Diary of Events

On November 20th, a Peasant’s Congress met at Moscow. There were 300 delegates including several women. Their main demands were for a Constituent Assembly and Nationalization of the land. Sixty followers of Tolstoy were present, and most of the delegates spoke for revolution by peaceful means. Yet on November 27th they were all arrested.

On November 26th, a serious mutiny broke out in the army and fleet at Sevastopol, under the leadership of Lieutenant Schmidt, who had already been expelled from the navy as a Socialist. For a few days the Government suffered panic, but the mutiny was put down without much difficulty.

On November 28th, the post and telegraph hands struck at Moscow for the right of union. The strike extended through the service and paralysed business and Government action. The average wage of the assistants was £5 a month.

CHAPTER III
FATHER GAPON AGAIN

The morning of December 4th was damp and misty, but from an early hour crowds of working people were standing in the slushy snow outside the queer old arrangement of two or three huge sheds which is known as “Salt Town.” It is across the Fontanka canal from the School of Engineers, not very far from the two churches that commemorate the murder of two Tsars. I suppose it has been used at some time or other as a depôt for a Government salt monopoly, and so received its name. In ordinary peaceful years, it now serves as a suitable place for military lectures and engineering experiments such as trained the Russian officers for their overwhelming defeats. But in the stir of revolution, popular meetings of every kind assembled there, because its gaunt white walls and iron roofs would hold such large crowds of work-people under cover, and it supplied accommodation for the coats and goloshes of the intellectual.

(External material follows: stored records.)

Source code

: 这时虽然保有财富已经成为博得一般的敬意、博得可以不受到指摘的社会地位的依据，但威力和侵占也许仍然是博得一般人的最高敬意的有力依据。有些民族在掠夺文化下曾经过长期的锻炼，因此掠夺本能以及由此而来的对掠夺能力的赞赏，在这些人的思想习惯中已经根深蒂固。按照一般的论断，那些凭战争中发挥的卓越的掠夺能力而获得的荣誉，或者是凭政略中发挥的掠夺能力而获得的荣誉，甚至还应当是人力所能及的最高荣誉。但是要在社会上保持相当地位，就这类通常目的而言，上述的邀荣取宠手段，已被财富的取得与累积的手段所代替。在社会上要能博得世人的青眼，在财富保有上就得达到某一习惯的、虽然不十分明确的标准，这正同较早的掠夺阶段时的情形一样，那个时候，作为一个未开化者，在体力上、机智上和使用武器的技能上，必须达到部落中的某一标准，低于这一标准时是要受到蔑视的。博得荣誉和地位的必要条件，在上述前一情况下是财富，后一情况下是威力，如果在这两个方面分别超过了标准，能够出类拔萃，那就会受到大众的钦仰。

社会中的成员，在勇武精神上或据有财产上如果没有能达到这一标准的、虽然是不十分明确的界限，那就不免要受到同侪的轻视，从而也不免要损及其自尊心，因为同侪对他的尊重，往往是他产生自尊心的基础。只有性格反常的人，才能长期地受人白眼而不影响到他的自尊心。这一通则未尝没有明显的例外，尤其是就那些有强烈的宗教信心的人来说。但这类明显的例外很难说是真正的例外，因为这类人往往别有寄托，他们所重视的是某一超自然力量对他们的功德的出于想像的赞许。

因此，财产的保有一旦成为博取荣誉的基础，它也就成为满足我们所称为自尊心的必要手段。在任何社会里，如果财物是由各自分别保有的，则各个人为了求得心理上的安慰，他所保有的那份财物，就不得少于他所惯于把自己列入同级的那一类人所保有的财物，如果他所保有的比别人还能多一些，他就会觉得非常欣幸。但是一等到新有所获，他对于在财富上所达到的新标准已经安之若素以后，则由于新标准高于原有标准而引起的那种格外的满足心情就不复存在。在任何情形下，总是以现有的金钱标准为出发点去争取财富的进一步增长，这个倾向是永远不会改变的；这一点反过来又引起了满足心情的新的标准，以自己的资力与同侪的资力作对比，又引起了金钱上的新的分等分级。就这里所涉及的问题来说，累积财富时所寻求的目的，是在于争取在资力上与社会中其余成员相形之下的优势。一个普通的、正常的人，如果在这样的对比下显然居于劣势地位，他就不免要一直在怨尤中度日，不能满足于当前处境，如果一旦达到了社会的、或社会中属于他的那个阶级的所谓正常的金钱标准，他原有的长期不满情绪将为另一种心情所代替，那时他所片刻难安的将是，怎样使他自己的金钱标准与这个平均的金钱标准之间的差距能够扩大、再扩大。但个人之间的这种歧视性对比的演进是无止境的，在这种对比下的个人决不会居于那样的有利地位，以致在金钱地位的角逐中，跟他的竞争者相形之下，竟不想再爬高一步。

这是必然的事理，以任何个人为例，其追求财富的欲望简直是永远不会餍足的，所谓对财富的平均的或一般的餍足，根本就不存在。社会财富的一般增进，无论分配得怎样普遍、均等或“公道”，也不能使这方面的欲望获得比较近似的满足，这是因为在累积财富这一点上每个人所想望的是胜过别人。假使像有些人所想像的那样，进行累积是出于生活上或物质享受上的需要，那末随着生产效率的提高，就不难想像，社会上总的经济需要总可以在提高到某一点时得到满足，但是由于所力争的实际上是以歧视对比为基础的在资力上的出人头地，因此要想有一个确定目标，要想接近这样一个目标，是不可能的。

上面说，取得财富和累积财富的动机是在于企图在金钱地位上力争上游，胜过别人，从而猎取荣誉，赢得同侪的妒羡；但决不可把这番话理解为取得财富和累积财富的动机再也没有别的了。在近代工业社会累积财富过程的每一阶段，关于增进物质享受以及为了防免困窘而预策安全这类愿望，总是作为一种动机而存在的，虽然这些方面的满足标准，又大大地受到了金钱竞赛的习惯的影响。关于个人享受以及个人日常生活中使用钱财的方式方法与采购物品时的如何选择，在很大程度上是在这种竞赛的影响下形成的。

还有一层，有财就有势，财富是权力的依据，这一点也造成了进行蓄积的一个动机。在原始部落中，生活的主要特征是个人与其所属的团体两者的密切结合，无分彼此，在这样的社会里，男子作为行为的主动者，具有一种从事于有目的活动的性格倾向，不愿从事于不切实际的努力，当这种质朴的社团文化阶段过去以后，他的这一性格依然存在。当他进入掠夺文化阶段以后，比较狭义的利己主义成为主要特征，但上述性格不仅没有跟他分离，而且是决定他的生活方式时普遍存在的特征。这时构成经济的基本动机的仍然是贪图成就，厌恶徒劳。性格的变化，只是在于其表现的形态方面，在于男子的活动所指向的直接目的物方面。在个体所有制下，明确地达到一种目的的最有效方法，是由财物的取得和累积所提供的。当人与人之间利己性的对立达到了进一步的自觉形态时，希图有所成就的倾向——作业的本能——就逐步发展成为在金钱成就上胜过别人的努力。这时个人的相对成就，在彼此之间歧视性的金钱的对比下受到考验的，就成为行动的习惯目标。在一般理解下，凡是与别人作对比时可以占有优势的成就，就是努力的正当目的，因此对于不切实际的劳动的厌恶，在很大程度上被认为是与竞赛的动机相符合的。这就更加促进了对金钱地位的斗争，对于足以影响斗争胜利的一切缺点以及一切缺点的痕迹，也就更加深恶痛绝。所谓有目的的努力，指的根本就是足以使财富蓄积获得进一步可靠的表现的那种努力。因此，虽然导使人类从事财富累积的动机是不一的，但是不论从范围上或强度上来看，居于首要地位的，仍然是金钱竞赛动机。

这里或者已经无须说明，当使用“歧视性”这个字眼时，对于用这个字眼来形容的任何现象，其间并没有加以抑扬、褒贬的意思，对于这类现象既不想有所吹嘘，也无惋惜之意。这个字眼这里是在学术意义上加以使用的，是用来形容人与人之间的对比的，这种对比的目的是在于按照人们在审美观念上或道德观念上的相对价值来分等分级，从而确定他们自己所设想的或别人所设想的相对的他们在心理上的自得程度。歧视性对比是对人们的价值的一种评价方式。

I had already attended an immense all-night meeting there to denounce the Government for encouraging the priests and hooligans in their slaughter of the Jews. That very morning of December 4th the school teachers were assembled in one of the halls to discuss whether they too should strike and claim the right of union. But the main interest of the day was centred in the other large hall, where the followers of Father Gapon—the men who had appealed in procession to the Tsar himself on the 22nd of January before—were now gathering together for the first time since that childlike appeal had been answered by massacre.

The meeting was called for ten o’clock in the morning, either to elude the police or to save the expense of light. A Russian meeting is, I think, very seldom less than an hour late, because the Russians are by nature a courteous people, and it is obviously impolite to begin before every one who wishes to come has had a chance of being in time. But long before eleven there was not standing room for another soul, and fifteen hundred men and women were waiting with that inexhaustible Russian patience. Their pallid faces, many of them grim with hunger, looked spectral under the dim twilight of a Russian morning, as I watched them turned upwards in silence to the platform.

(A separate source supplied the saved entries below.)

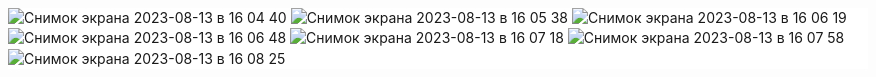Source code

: <img width="1219" alt="Снимок экрана 2023-08-13 в 16 04 40" src="https://github.com/EvgeniyKaravaev/gis-develop/assets/68070837/23914509-b253-495a-bc63-993c1f32a136">
<img width="1290" alt="Снимок экрана 2023-08-13 в 16 05 38" src="https://github.com/EvgeniyKaravaev/gis-develop/assets/68070837/7968bcc6-c3e0-48fa-b21c-05f2c8ad89f7">
<img width="1511" alt="Снимок экрана 2023-08-13 в 16 06 19" src="https://github.com/EvgeniyKaravaev/gis-develop/assets/68070837/c8628f5d-dee0-4773-84fe-391c0885e44b">
<img width="1512" alt="Снимок экрана 2023-08-13 в 16 06 48" src="https://github.com/EvgeniyKaravaev/gis-develop/assets/68070837/ff4b25ba-ab8d-447c-88fc-510833dbab12">
<img width="1512" alt="Снимок экрана 2023-08-13 в 16 07 18" src="https://github.com/EvgeniyKaravaev/gis-develop/assets/68070837/7a997de8-c908-4ab4-8053-fba156a2be13">
<img width="1512" alt="Снимок экрана 2023-08-13 в 16 07 58" src="https://github.com/EvgeniyKaravaev/gis-develop/assets/68070837/8000cce6-62dd-4272-817a-115f5c211c97">
<img width="1512" alt="Снимок экрана 2023-08-13 в 16 08 25" src="https://github.com/EvgeniyKaravaev/gis-develop/assets/68070837/cd973ba7-f05b-43d9-ba4b-747ffb98b81e">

Two whispered rumours were going round. One that the Social Democrats intended to break up the meeting; the other, that Father Gapon was not coming after all, and both rumours were almost unique among the rumours I have heard in wars and revolutions, for both were true.

At last the meeting was called upon to declare whom it would have for chairman, and one great shout went up for “Barashoff.” I do not know who Barashoff was, or how he had gained the confidence of the work-people, but his election was at once taken to prove that the Social Democrats present were comparatively few. He came forward—a middle-aged, reddish-bearded man, with no apparent gift of voice or influence—and I do not know what has become of him since, or what prison received him. But there he stood beside me on the platform and announced to the meeting that first they would sing the Hymn of the Fallen, in honour to the victims of that Bloody Sunday when last they had met together.